(Excerpted records Opens)
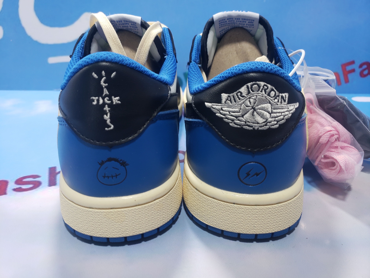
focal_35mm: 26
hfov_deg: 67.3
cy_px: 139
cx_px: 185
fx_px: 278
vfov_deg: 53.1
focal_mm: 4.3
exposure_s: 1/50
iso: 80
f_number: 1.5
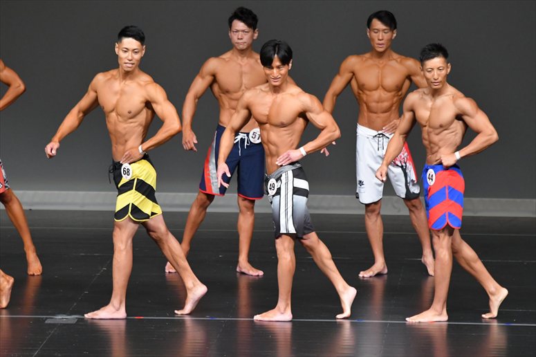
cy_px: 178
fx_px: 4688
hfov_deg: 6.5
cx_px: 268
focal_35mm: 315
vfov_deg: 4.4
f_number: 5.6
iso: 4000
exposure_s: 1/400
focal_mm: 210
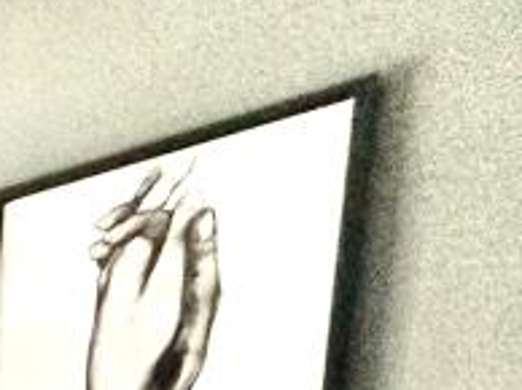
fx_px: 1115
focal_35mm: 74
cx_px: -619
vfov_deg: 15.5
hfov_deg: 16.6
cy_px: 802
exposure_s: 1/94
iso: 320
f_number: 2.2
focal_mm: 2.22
(Excerpted records Closes)
(Excerpted records Opens)
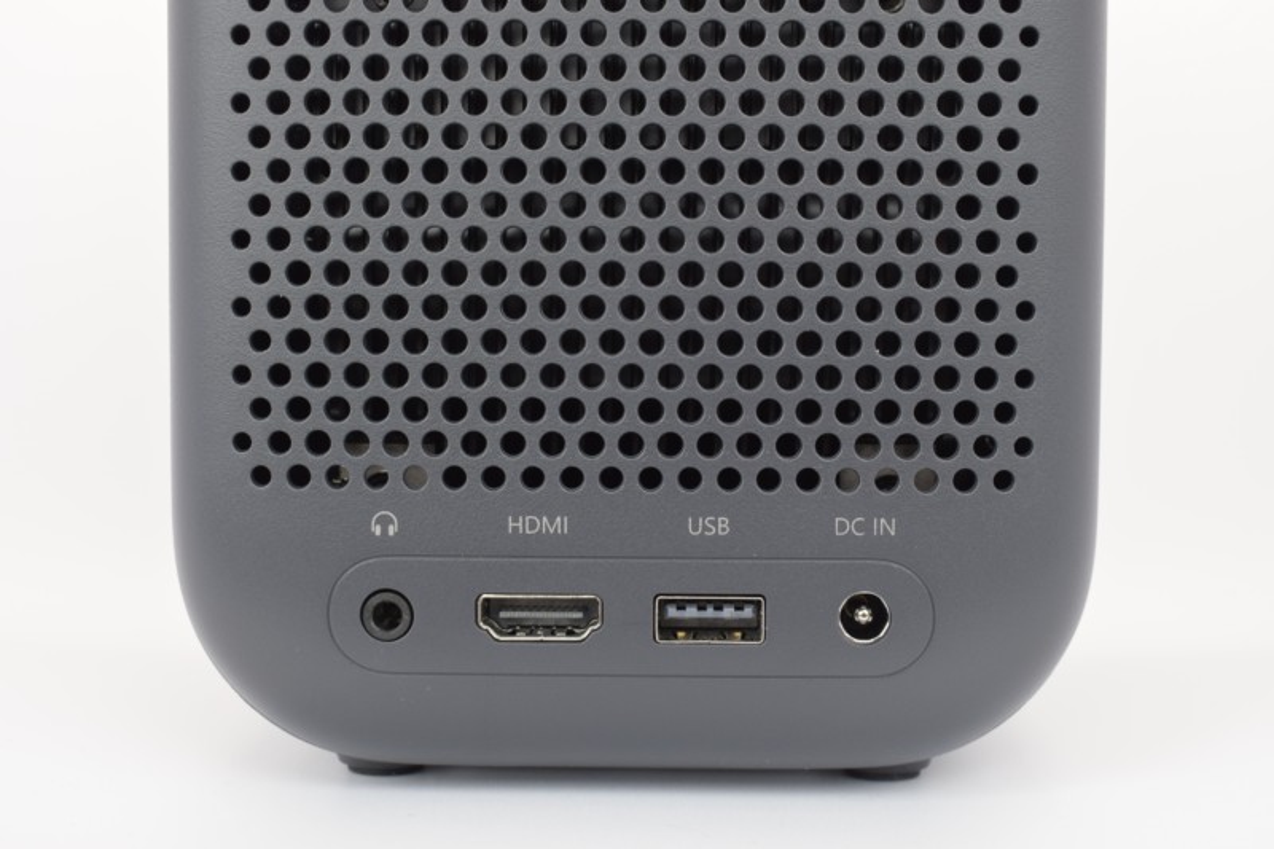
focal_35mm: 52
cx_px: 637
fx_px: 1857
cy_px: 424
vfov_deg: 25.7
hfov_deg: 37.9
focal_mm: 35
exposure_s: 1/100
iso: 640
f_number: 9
(Excerpted records Closes)
#### [Required work]
All that should be printed is the run of lines above from the one with "focal_mm: 210" through the one with "focal_mm: 2.22", both included, exactly as given, with pictures left out.

#### [Written solution]
focal_mm: 210
fx_px: 1115
focal_35mm: 74
cx_px: -619
vfov_deg: 15.5
hfov_deg: 16.6
cy_px: 802
exposure_s: 1/94
iso: 320
f_number: 2.2
focal_mm: 2.22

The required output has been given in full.